Saturday 6 May 2006

A different approach to school

by Karyn Romeis

I came across this post [my post: What if everything we think about school is wrong?] via Stephen Downes's OLDaily. Watching the video, I found myself thinking, as my kids would put it, "Just no!"


When I put up the post, I did not make much comment except saying that
The kids in the film are articulate, intelligent and well informed. If all students graduating from Fairhaven School are like them, I don't have problem sending my child there.


When Stephen picked up my post, his comment was
"A wild animal, as opposed to a caged animal, knows chaos and can adapt to it." These words conclude this video, well worth watching, about Fairhaven, an alternative democratic school. A lot of my own thoughts are captured here. For example, "Learning is what happens when you're doing something else." And I like the thoughts, expressed here, about how being forced to learn leads you to allow yourself to be forced into other things later in life. Albert Ip also quotes some comments - this one struck me: "The world is not run by democratic process, and you usually CAN'T do what you want to do..." Well, yes, most of the world is undemocratic. But this is the problem. And we will not counter this by silently acquiescing to authoritarianism, either in our schools or in our lives.


Karyn did not agree:
So I'm going to have to continue to differ from Stephen on this one, although I'm sure if we had to have a debate about it he'd open a can of whup-ass on me.


Karyn based her view on three points:
parents and teachers have a greater breadth of experience and a perspective that only time and, well, experience can provide. I acknowledge that these are going to be flawed adults, but as far as possible, they should have a child's best interests at heart. From this vantage point, surely they are better positioned to know what a child will need to know in order to tackle what experience has told them life is likely to have in store?

I encountered a school run on similar lines several years ago, and met several of its existing and past students. They generally seemed inadequately prepared for "real life". Their academic results were mediocre, their sporting ability was all but non-existent, they lacked drive and ambition. They seemed kind of, well, woolly - a bit granola-and-birkenstocks-and-we-are-one.

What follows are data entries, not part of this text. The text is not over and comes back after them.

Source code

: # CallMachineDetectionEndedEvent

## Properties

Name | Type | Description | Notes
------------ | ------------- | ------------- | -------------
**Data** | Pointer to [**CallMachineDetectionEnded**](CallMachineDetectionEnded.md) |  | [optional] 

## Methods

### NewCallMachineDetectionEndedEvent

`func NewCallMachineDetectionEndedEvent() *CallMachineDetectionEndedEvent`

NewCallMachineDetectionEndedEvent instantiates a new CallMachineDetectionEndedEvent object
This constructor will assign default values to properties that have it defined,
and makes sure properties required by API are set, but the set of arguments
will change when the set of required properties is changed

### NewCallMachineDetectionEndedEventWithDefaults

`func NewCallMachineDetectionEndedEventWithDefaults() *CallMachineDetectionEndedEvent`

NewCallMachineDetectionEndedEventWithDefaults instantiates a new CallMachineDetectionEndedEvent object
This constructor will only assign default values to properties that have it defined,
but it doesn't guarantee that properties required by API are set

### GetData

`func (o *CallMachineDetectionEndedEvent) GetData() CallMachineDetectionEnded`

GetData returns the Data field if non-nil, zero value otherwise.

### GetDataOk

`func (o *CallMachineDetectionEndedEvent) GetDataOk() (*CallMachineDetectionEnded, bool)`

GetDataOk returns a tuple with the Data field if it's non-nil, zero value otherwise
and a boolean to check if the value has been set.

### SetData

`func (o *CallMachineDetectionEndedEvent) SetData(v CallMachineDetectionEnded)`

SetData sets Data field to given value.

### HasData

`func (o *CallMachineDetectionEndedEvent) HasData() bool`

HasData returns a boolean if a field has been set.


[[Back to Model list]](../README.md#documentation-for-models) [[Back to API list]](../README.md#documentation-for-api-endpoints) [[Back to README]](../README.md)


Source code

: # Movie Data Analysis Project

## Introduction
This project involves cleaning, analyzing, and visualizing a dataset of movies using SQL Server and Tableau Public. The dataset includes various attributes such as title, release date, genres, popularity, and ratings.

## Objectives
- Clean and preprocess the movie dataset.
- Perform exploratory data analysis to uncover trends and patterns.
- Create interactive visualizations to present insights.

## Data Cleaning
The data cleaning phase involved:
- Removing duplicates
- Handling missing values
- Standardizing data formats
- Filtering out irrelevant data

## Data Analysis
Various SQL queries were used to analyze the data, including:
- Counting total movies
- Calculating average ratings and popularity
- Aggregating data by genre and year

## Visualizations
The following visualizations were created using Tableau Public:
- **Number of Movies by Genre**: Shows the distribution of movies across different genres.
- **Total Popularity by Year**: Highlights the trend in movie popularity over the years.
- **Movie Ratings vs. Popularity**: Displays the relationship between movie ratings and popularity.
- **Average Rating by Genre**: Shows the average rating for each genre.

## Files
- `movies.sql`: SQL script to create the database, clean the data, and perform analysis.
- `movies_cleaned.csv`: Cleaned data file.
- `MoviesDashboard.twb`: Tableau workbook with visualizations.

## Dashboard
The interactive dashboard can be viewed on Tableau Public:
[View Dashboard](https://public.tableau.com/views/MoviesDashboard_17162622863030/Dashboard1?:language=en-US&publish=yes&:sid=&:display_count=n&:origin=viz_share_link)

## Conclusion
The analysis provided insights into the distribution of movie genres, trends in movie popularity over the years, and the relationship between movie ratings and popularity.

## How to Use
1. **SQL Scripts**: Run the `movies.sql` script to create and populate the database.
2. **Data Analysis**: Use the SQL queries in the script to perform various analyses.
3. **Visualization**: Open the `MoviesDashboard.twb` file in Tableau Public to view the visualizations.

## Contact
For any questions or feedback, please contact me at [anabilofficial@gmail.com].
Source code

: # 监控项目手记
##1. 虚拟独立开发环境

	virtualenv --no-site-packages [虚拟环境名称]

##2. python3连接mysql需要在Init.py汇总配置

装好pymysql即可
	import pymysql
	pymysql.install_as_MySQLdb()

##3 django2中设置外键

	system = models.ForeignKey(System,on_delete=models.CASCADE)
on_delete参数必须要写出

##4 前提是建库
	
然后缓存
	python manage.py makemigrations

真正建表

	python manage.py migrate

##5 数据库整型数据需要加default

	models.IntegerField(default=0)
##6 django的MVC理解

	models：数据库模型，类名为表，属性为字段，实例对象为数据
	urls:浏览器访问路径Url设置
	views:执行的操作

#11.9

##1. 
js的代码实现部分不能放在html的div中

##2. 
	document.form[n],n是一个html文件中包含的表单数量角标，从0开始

This kind of harks back to Jeff Utecht's post about people not knowing what they don't know (although admittedly he was talking about teachers, but I think the principle holds). If they don't know what they don't know, how do they know what knowledge will prove beneficial?


So Karyn believed that the curriculum (what needs to be learnt) is better dictated by adults who know better. Her objection is also based on some interactions with some students who have gone through the "same" process. Finally, reflecting on the first point again, people just don't know what they don't know.

Upon reading this, I did a bit more research into Fairhaven school. This is the school website which points to an article in Washington Post. Here I found some interesting details about the school.

Class is small, if we may even call it a class for obvious reason. However, it seems that those attended the class learnt a lot in the same time compared with traditional classes. Some others are as quotes from Washington Post's article:
Students come and go when they want. The only requirement is to spend at least five hours at school between 8 a.m. and 5 p.m. Many roll in after 9 a.m., some close to noon. Those who fail to sign in pay a 50-cent fine.
[snip]
Meetings are central to a school without a principal or headmaster. A student judicial committee convenes daily to enforce a thick rule book established collectively by students and staff.
[snip]
Fairhaven relies on the threat of boredom to spur student creativity.


Let me just bring myself back couples of hundred years. I don't believe the concept of curriculum existed then. Education was for the privileged only. I don't believe the teacher (if I may still use the term) would have much power over the students. Is that pretty much the same in Fairhaven where students are given the power to determine the outcome for themselves?

Back to Karyn's concern, first I don't agree that her experience with some other students who were "educated" on similar lines is a valid reason here. Obviously, Fairhaven has rules, just not the traditional ones! As Washington Post puts it: "A student judicial committee convenes daily to enforce a thick rule book established collectively by students and staff." which sounds very much similar to current western systems which depend on previous cases.

We have our best interest in our children, so obviously we want to give them the best we can. However, I also see from my own daughter that during the teenage years, she is learning to be independent and is rebelling against MY ORDER! She knows that I have the best intention for her, but she just does not want to do it my way and wants to discover for herself. Is Fairhaven's way better? I would say it depends - depends on the child!

Our children do not know what they don't know. We don't know what they will face in the future as well. In a way, as an adult, I am equally uncertain about what kind of skill will best equip my daughter to face the new challenge when she becomes as adult. Unknown is very scary. May be that's why I let the days go by without really doing anything to help prepare my own daughter. I tried and only managed to send her to the "best" school I can find for her. As I said before, I don't know whether I am making the right decision for her!

Adults have experience which is built by mistakes we made, or stories about mistakes other have made. One of the thing a school can do, at least, is to provide a "safe" environment for our children to make non-life threatening mistakes which can became their experience. May be Fairhaven is really the school I want to send my daughter to.